Utiliser les jours épargnés en fin de la carrière afin d’avancer la date de la pension constitue également une possibilité pour 85 % des employeurs. La seule réserve qu’ils émettent : cela ne doit pas impliquer une hausse des frais salariaux.

Une question importante, surtout si le temps épargné est transféré pour une longue période : qu’en est-il du salaire payé au moment où le travailleur prend effectivement son temps épargné ? Est-il payé selon le salaire qui était en vigueur au moment où ce temps a été gagné ou au moment de la prise du temps épargné ?
Amandine Boseret précise : « Les employeurs ne désirent pas s’éloigner du salaire payé au moment où les jours ont été épargnés. Si une augmentation de salaire intervient entre l’épargne et la prise des jours, l’employeur versera le salaire initial et non un salaire majoré. Nous estimons que leur réserve est justifiée. »

Bientôt une première CCT ?

Certaines commissions et sous-commissions paritaires – notamment la CP de l’industrie et du commerce du pétrole, la CP de l’industrie chimique, la CP 200 pour les employés et la CP du transport urbain et régional – ont inscrit l’épargne-carrière à l’ordre du jour de leurs réunions. Elles ont par conséquent l’intention de conclure une CCT ou à tout le moins d’offrir la possibilité d’engager des discussions à cet égard au niveau de l’entreprise[1]. D’autres nouvelles à ce sujet sont attendues vers le mois de septembre, lorsque le délai de six mois suivant la saisine aura expiré. Toutefois, entre 2017 et aujourd’hui, les employeurs et les travailleurs ont évidemment pu réfléchir à l’épargne-carrière, à leur disposition à l’introduire ou non et à la manière dont il faudrait s’y prendre.

Les candidats avec un « sac à dos » sont toujours les bienvenus.

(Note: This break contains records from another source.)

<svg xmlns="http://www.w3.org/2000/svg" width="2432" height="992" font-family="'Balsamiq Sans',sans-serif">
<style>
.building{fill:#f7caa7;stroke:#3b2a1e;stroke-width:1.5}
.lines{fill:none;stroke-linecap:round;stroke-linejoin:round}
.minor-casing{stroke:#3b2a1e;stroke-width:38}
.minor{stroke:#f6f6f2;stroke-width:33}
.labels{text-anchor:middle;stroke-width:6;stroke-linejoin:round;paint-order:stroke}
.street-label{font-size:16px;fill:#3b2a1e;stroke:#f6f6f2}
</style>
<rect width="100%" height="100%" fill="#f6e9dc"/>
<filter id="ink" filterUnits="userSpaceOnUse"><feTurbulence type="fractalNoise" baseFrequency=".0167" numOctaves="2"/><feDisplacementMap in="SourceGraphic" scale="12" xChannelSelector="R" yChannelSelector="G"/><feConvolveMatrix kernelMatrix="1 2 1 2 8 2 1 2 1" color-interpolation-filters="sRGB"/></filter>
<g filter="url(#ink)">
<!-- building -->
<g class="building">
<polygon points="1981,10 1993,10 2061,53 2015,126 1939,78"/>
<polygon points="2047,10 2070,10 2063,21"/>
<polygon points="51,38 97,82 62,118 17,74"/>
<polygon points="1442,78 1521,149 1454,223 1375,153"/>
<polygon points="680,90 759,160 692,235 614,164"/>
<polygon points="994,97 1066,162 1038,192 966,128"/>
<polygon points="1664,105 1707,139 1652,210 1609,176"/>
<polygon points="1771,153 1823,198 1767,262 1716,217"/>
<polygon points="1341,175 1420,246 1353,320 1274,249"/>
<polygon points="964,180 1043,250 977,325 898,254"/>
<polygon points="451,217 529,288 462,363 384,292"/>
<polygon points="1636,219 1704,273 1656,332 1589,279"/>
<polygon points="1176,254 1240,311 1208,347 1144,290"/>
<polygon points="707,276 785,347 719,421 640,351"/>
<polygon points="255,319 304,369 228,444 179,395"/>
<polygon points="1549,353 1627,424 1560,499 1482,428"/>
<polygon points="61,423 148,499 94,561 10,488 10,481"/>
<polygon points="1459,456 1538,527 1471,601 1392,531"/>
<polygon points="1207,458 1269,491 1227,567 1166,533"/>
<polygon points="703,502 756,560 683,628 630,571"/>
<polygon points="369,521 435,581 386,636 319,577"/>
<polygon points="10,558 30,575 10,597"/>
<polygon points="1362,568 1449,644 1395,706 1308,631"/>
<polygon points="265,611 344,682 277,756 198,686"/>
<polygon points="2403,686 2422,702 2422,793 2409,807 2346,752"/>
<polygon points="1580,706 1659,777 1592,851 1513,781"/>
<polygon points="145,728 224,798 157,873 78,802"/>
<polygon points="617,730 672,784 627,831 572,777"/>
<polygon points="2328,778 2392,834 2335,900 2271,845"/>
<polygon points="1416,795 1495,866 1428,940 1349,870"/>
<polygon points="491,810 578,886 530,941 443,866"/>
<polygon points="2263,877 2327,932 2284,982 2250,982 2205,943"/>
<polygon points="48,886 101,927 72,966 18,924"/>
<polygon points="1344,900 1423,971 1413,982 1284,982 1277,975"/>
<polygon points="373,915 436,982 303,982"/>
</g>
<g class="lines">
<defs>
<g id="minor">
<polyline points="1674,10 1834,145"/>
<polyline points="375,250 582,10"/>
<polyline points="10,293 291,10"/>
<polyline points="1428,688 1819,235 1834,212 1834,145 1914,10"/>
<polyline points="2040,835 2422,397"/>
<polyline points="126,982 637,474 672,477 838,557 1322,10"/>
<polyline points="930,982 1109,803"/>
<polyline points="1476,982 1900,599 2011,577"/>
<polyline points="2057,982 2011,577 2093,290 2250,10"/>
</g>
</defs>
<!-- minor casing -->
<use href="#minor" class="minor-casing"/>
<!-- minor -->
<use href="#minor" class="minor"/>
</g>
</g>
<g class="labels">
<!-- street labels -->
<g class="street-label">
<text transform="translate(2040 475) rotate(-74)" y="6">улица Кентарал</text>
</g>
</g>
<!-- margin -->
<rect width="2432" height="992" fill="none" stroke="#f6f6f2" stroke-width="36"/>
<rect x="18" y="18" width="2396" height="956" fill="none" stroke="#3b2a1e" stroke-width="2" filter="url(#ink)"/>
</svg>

Une réserve émise d’un point de vue théorique sur l’épargne-carrière était que le système pourrait un jour bloquer le marché de l’emploi. Un employeur n’opterait pas pour un candidat qui a déjà épargné du temps ailleurs. Dans ce cas, les travailleurs se verraient obligés de rester chez leur employeur jusqu’à ce que leur « sac à dos » soit épuisé et que leur temps épargné soit pris dans sa totalité. Cependant, la majorité des employeurs voient les choses différemment : 63 % d’entre eux auraient bel et bien embauché le candidat au « sac à dos ». Ils émettent là encore une réserve au sujet des frais salariaux : si le travailleur prend les jours qu’il a épargnés ailleurs, ce n’est pas au nouvel employeur de payer.

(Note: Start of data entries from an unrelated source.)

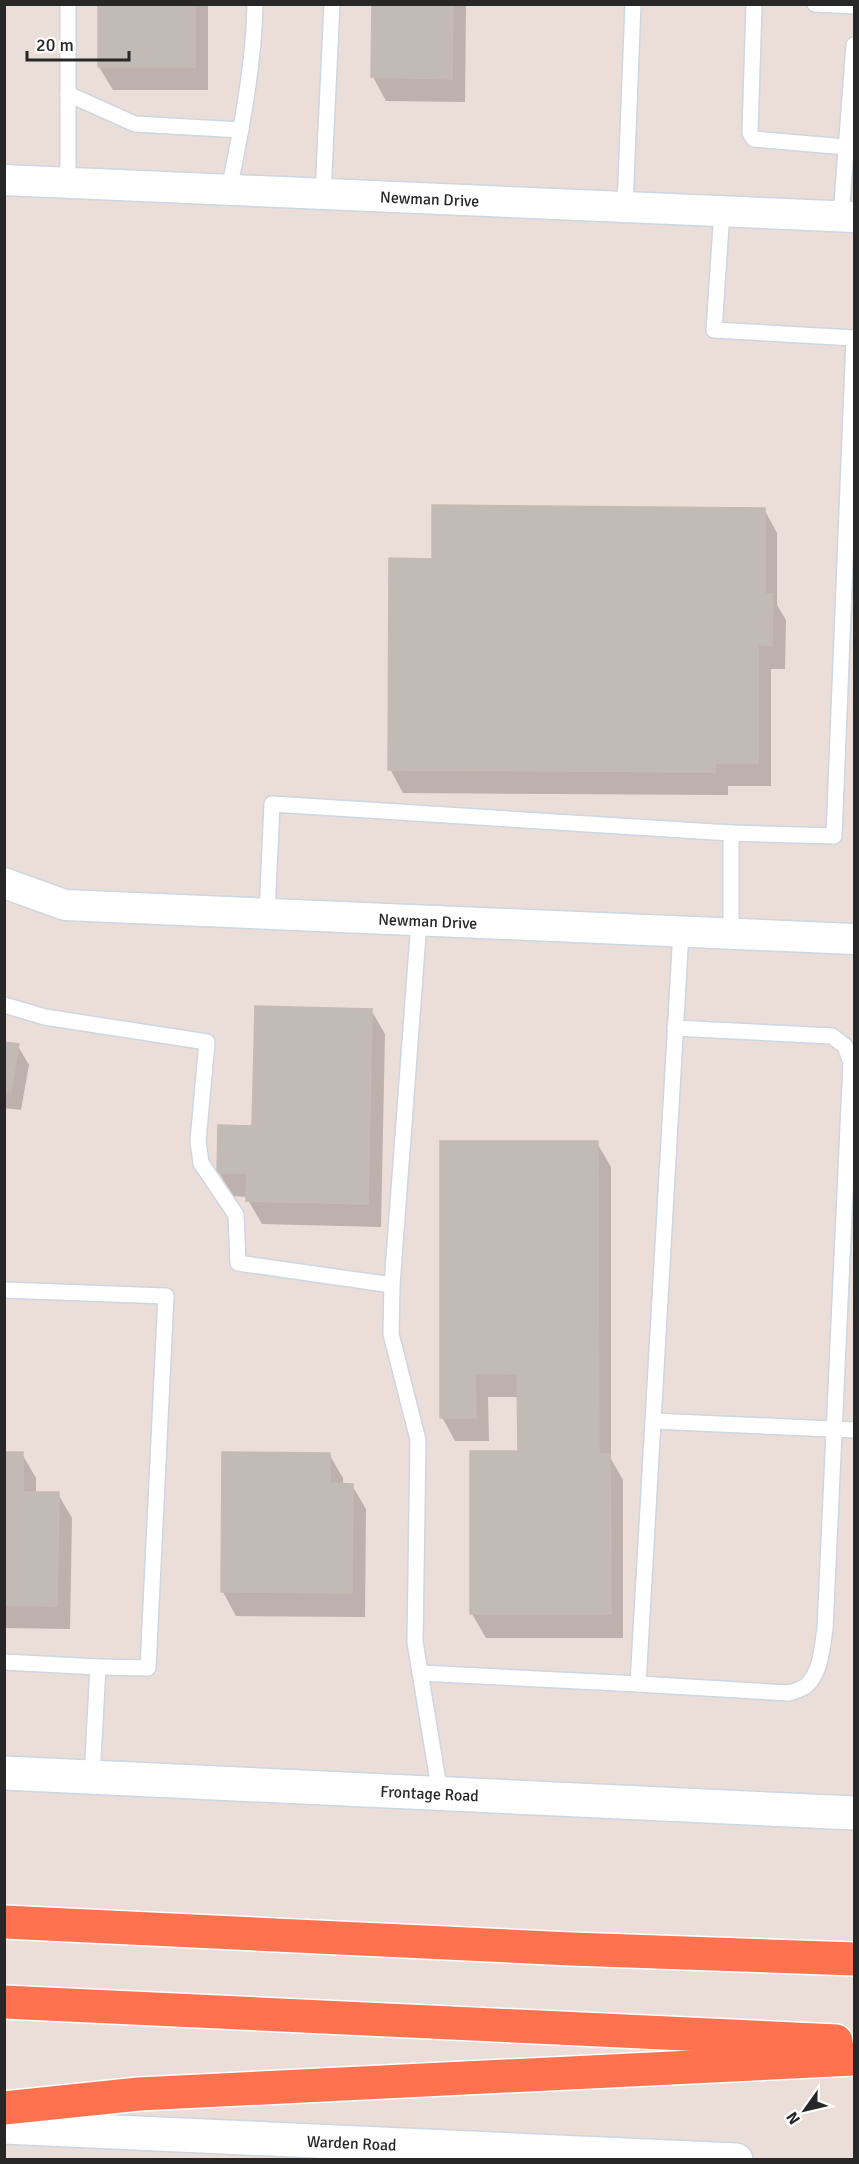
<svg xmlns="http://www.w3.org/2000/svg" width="859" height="2164" font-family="Signika,sans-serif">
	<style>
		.shadow { fill: #0003 }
		.building { fill: #c2bab4; stroke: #c6bab2; stroke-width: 1.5 }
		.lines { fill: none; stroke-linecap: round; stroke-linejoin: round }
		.service-casing { stroke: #cdd6e1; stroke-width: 18 }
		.minor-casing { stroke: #cdd6e1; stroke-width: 33 }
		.secondary-casing { stroke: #cdd6e1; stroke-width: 36 }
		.motorway-casing { stroke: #fff; stroke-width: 36 }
		.service { stroke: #fff; stroke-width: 15 }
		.minor { stroke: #fff; stroke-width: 30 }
		.secondary { stroke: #fff; stroke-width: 33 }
		.motorway { stroke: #ff724f; stroke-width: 33 }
		.labels { text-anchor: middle; stroke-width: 6; stroke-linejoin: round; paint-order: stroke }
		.street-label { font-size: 16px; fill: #272727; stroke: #fff }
	</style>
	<rect width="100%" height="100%" fill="#ebded8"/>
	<!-- shadow -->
	<g class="shadow">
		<path d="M 99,4 L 208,4 L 208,90 L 113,90 L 99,67 Z"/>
		<path d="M 374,4 L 466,4 L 465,102 L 386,101 L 373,77 Z"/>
		<path d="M 764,509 L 777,533 L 777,605 L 786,620 L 785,669 L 771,669 L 771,786 L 728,786 L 728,795 L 403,793 L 390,769 L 434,561 Z"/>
		<path d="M 371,1010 L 385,1034 L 381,1227 L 262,1224 L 248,1200 L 248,1197 L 232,1196 L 219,1172 L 254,1128 Z"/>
		<path d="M 4,1043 L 18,1046 L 29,1065 L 21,1110 L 4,1108 Z"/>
		<path d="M 597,1143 L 611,1167 L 611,1459 L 623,1480 L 623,1638 L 486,1638 L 472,1614 L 519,1453 L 519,1397 L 488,1397 L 489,1441 L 455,1441 L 442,1417 Z"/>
		<path d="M 4,1454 L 22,1454 L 36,1478 L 36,1493 L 58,1494 L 72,1518 L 70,1629 L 4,1628 Z"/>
		<path d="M 329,1454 L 343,1478 L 343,1485 L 352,1485 L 366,1509 L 365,1617 L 236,1616 L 223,1592 Z"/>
	</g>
	<!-- building -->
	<g class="building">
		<rect x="98" y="4" width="97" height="63"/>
		<path d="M 372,4 L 453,4 L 452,79 L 371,77 Z"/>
		<path d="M 432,505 L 765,508 L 765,594 L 773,594 L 772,645 L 758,645 L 758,763 L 715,763 L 715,772 L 388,770 L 389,558 L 432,559 Z"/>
		<path d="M 255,1006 L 372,1009 L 368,1204 L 246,1201 L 247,1173 L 217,1173 L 218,1125 L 252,1126 Z"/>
		<path d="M 4,1042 L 19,1044 L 11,1092 L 4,1091 Z"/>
		<path d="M 440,1141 L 598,1141 L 599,1454 L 610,1454 L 611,1614 L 470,1614 L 470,1451 L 518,1451 L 517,1374 L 475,1373 L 476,1418 L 440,1418 Z"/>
		<path d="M 4,1452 L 23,1452 L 23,1492 L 59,1492 L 57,1606 L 4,1605 Z"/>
		<path d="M 222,1452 L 330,1453 L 330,1483 L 353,1484 L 352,1593 L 221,1592 Z"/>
	</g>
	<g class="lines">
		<!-- service casing -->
		<g class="service-casing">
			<g id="service">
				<path d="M 68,4 L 68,94 L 135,124 L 241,130"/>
				<path d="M 754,4 L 750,133 L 754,139 L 846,147"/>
				<path d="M 815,4 L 854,6"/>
				<path d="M 68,94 L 68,183"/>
				<path d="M 229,190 C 241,131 254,65 255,4"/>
				<path d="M 323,194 L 332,4"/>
				<path d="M 625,207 L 633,4"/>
				<path d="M 722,211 L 714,330 L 854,338 L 834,836 L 731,833"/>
				<path d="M 841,216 L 854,45"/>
				<path d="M 267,914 L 272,804 L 731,833 L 731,934"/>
				<path d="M 419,921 L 392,1285 L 391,1334 L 418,1440 L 415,1642 L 440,1793"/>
				<path d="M 4,1005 L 45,1017 L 207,1042 L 198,1141 L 201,1163 L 236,1215 L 238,1263 L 392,1285"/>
				<path d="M 4,1290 L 166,1296 L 148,1668 L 98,1667"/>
				<path d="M 653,1421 L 854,1430"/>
				<path d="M 4,1662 L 98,1667 L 92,1777"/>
				<path d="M 420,1673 L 638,1684 L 681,931"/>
				<path d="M 638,1684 L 789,1693 C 795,1691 803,1689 807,1685 C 821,1672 822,1647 825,1629 L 851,1062 L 845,1046 L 832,1036 L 675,1028"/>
			</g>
		</g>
		<!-- minor casing -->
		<g class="minor-casing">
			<g id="minor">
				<path id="s1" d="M 4,180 L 854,217"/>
				<path id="s2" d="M 4,883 L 65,905 L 854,939"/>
			</g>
		</g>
		<!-- secondary casing -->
		<g class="secondary-casing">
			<g id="secondary">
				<path id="s3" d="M 4,1773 L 854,1813"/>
				<path id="s4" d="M 4,2127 L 736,2160"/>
			</g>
		</g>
		<!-- motorway casing -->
		<g class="motorway-casing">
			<g id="motorway">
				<path d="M 4,1922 L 571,1949 L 854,1959"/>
				<path d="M 4,2002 L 836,2041"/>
				<path d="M 4,2108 L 139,2094 L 854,2059"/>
			</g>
		</g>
		<!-- service -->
		<use href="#service" class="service"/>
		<!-- minor -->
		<use href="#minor" class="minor"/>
		<!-- secondary -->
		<use href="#secondary" class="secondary"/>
		<!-- motorway -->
		<use href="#motorway" class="motorway"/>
	</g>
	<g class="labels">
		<!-- street labels -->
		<g class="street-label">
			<text dy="6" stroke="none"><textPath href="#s1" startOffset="426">Newman Drive</textPath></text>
			<text dy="6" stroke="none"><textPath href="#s2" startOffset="428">Newman Drive</textPath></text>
			<text dy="6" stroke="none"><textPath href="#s3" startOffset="426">Frontage Road</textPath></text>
			<text dy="6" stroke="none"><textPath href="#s4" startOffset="348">Warden Road</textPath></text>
		</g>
	</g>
	<!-- border -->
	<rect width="859" height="2164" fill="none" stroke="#272727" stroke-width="12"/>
	<!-- north arrow -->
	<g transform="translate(805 2110) rotate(236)" stroke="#ffffff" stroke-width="4.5" paint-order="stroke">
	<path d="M0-4.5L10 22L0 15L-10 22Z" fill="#272727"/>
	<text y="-9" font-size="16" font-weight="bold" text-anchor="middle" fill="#272727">N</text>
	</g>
	<!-- scale -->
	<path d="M27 51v9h102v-9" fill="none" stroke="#272727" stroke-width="3"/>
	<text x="36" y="51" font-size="18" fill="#272727" stroke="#ffffff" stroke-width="4.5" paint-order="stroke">20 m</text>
</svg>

Amandine Boseret ajoute : « Le fait que les employeurs n’ont que rarement recours à l’épargne-carrière de manière spontanée est peut-être dû à l’absence de cadre légal. Elle peut pourtant représenter une solution (partielle) à certains défis. Nous constatons par exemple que l’option “vacances” est populaire dans un plan cafétéria – le travailleur réserve donc réellement une place pour le temps libre dans sa rémunération. La voie de l’épargne-carrière reste ouverte. Quiconque désire faire de l’épargne-carrière un avantage RH supplémentaire pour son entreprise ne doit pas attendre plus longtemps. »

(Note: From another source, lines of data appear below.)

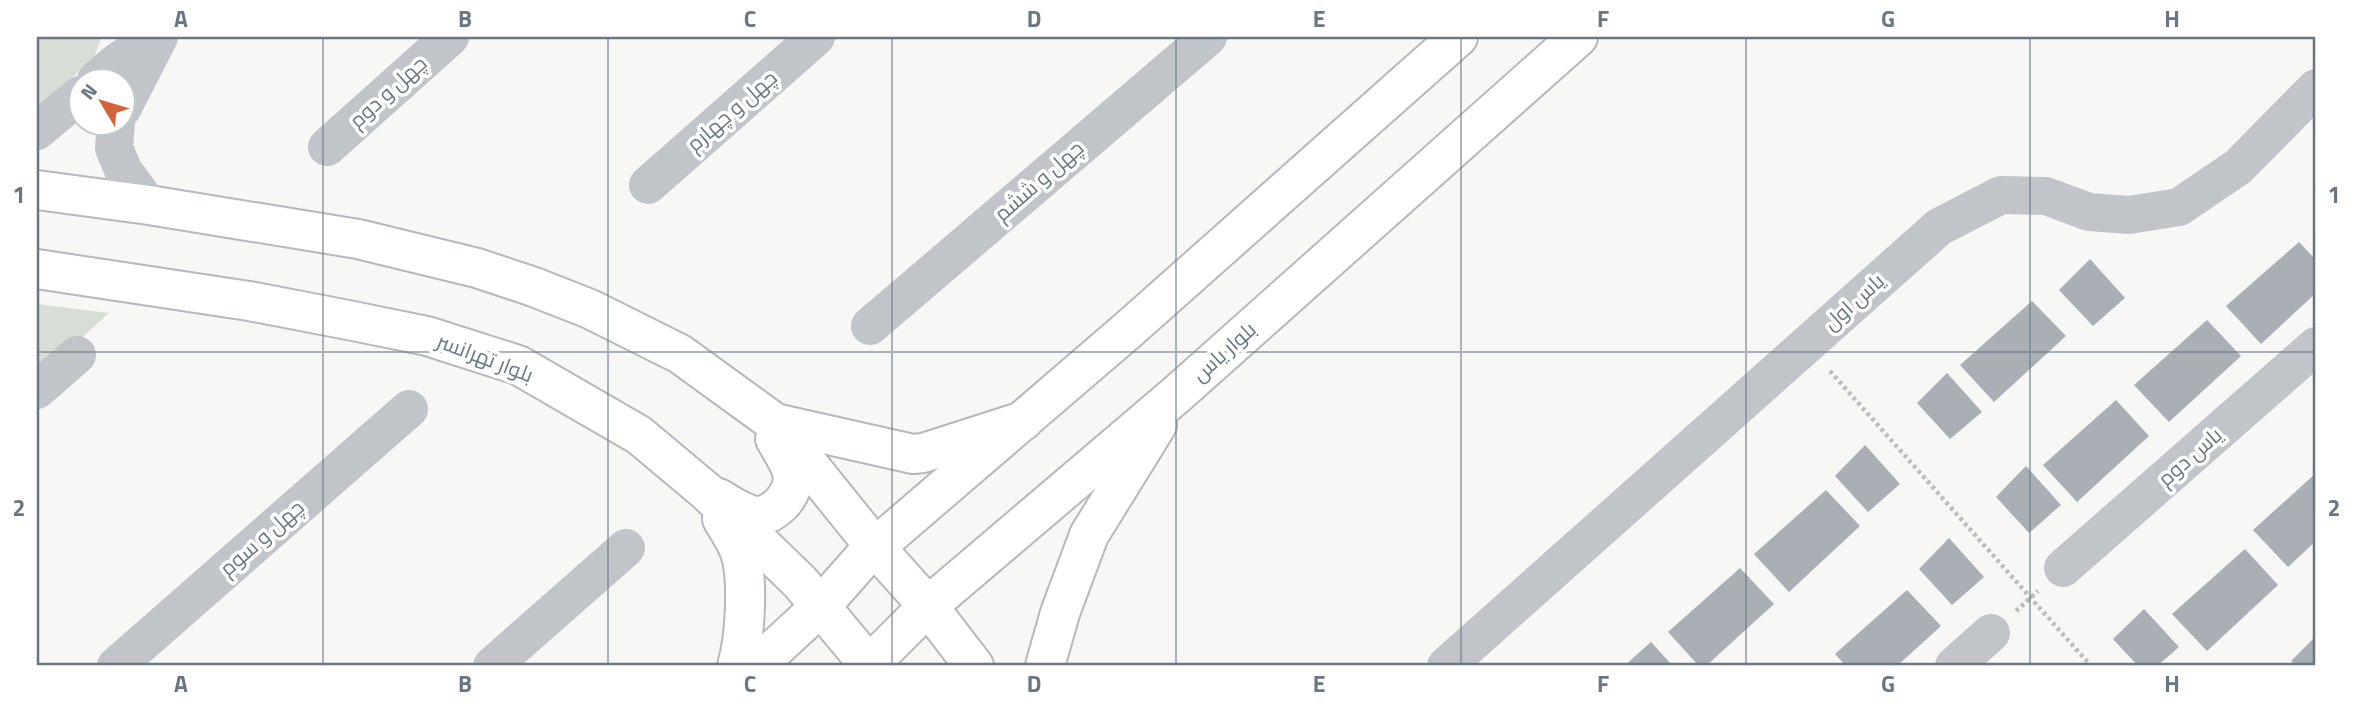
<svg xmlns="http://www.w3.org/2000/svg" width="2353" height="703" font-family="'Titillium Web',Cairo,sans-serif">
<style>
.green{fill:#d8ded6}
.building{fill:#a9afb5}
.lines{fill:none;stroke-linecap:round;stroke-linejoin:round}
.major-casing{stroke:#b5b8bc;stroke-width:42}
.path{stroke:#bbbdc0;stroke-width:4.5;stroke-dasharray:3.5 3.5;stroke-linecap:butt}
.minor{stroke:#c1c4c8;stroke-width:38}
.major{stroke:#fff;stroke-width:38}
.grid{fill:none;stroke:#697683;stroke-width:2;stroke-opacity:0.55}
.labels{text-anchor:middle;stroke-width:7;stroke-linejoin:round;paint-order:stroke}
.street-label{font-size:21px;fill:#697683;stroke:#fff}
.neatline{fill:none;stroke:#697683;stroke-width:2.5}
.grid-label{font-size:23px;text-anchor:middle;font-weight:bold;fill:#697683}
</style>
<rect width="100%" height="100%" fill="#f7f7f5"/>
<g class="green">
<polygon points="37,37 102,37 94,57 37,110"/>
<polygon points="37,304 109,313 37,378"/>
</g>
<g class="building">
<polygon points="2299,242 2316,260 2316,293 2261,344 2226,306"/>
<polygon points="2090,259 2125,298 2093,326 2059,290"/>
<polygon points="2032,301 2066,336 1994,402 1960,365"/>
<polygon points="2207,320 2241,356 2169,422 2134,385"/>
<polygon points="1947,373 1982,412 1950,439 1917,403"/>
<polygon points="2116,400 2149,436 2077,502 2043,465"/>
<polygon points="1865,445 1900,484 1868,512 1835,476"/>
<polygon points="2026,466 2061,505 2029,533 1996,497"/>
<polygon points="2316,473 2316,541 2288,567 2253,530"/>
<polygon points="1826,490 1860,526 1789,592 1754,554"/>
<polygon points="1949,538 1984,577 1952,605 1919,569"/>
<polygon points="2245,549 2278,585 2207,651 2172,614"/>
<polygon points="1740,568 1774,604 1706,666 1699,666 1668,632"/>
<polygon points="1907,590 1941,626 1897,666 1846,666 1835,654"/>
<polygon points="2144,609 2179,647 2157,666 2138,666 2113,639"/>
<polygon points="2316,636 2316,666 2296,666 2291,661"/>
<polygon points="1651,642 1673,666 1624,666"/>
</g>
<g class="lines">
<defs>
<g id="major">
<polyline points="37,190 149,205 358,239 477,268 534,287 590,309 680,354 775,423 913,454 923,453 1023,421"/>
<polyline points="37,269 249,301 348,320 427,336 518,365 639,435 707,492 800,582 870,666"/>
<polyline points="775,423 875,547 928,606 974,666"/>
<path d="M 718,498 C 729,504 746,516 759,516 C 768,515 776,509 782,503 C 803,479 789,463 775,439"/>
<path d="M 722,519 C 728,529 736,541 740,552 C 749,580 745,639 737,666"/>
<polyline points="756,666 821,606 866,555 1128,330 1458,37"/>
<polyline points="868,666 928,606 1176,395 1578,37"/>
<polyline points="1045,666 1060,613 1089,535 1157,425"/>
</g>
</defs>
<use href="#major" class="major-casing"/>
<g class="path">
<polyline points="1830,371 2091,666"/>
<polyline points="2016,611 2038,591"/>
<polyline points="2237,666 2238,666"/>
</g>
<g class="minor">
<polyline points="96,80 117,62 154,37"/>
<polyline points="122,109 159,37"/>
<polyline points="116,122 114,148 123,170 149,205"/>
<polyline points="37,131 80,95"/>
<polyline points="327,147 450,37"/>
<polyline points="648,185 816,37"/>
<polyline points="870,326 1208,37"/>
<polyline points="37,390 77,355"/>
<polyline points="2063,568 2316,346"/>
<polyline points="116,666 409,409"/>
<polyline points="492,666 626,548"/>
<polyline points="1446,666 1939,227 2001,195 2046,196 2089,212 2129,215 2179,207 2238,167 2316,88"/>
<polyline points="1954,666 1991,633"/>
</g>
<use href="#major" class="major"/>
</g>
<path class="grid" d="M 323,37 L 323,666M 608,37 L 608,666M 892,37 L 892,666M 1176,37 L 1176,666M 1461,37 L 1461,666M 1746,37 L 1746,666M 2030,37 L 2030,666M 37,352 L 2316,352"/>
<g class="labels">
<g class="street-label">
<text transform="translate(388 92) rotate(-42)" y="7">چهل و دوم</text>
<text transform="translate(732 111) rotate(-41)" y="7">چهل و چهارم</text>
<text transform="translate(1039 181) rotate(-41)" y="7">چهل و ششم</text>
<text transform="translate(1854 302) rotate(-42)" y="7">یاس اول</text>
<text transform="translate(1224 352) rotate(-42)" y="7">بلوار یاس</text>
<text transform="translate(485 358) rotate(21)" y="7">بلوار تهرانسر</text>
<text transform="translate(2190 457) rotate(-41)" y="7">یاس دوم</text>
<text transform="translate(262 538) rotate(-41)" y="7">چهل و سوم</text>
</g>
</g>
<rect width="2353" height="703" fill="none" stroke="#ffffff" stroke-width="77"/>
<g transform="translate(102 102) rotate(308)"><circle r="33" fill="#ffffff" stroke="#c3c8cd" stroke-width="2"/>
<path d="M0-5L12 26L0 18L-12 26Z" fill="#d36439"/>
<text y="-10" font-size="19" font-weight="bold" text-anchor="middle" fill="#697683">N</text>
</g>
<rect x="38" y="38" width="2276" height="626" class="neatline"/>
<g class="grid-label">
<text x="181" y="27">A</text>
<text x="465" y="27">B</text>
<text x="750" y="27">C</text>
<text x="1034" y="27">D</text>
<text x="1319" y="27">E</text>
<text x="1603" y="27">F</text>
<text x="1888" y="27">G</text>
<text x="2172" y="27">H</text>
<text x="19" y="203">1</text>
<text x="2334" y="203">1</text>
<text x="19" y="516">2</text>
<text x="2334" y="516">2</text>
<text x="181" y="692">A</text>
<text x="465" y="692">B</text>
<text x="750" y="692">C</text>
<text x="1034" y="692">D</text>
<text x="1319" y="692">E</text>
<text x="1603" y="692">F</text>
<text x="1888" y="692">G</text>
<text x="2172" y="692">H</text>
</g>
</svg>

Source : le panel d’ACERTA se compose de 679 membres soigneusement sélectionnés parmi des entreprises de petite, moyenne et grande taille. L’enquête a eu lieu entre le 17 juin et le 8 juillet 2019 et 113 participants y ont pris part. Les participants exercent les fonctions suivantes : CEO, directeur RH, HR business partner, manager RH ou responsable payroll.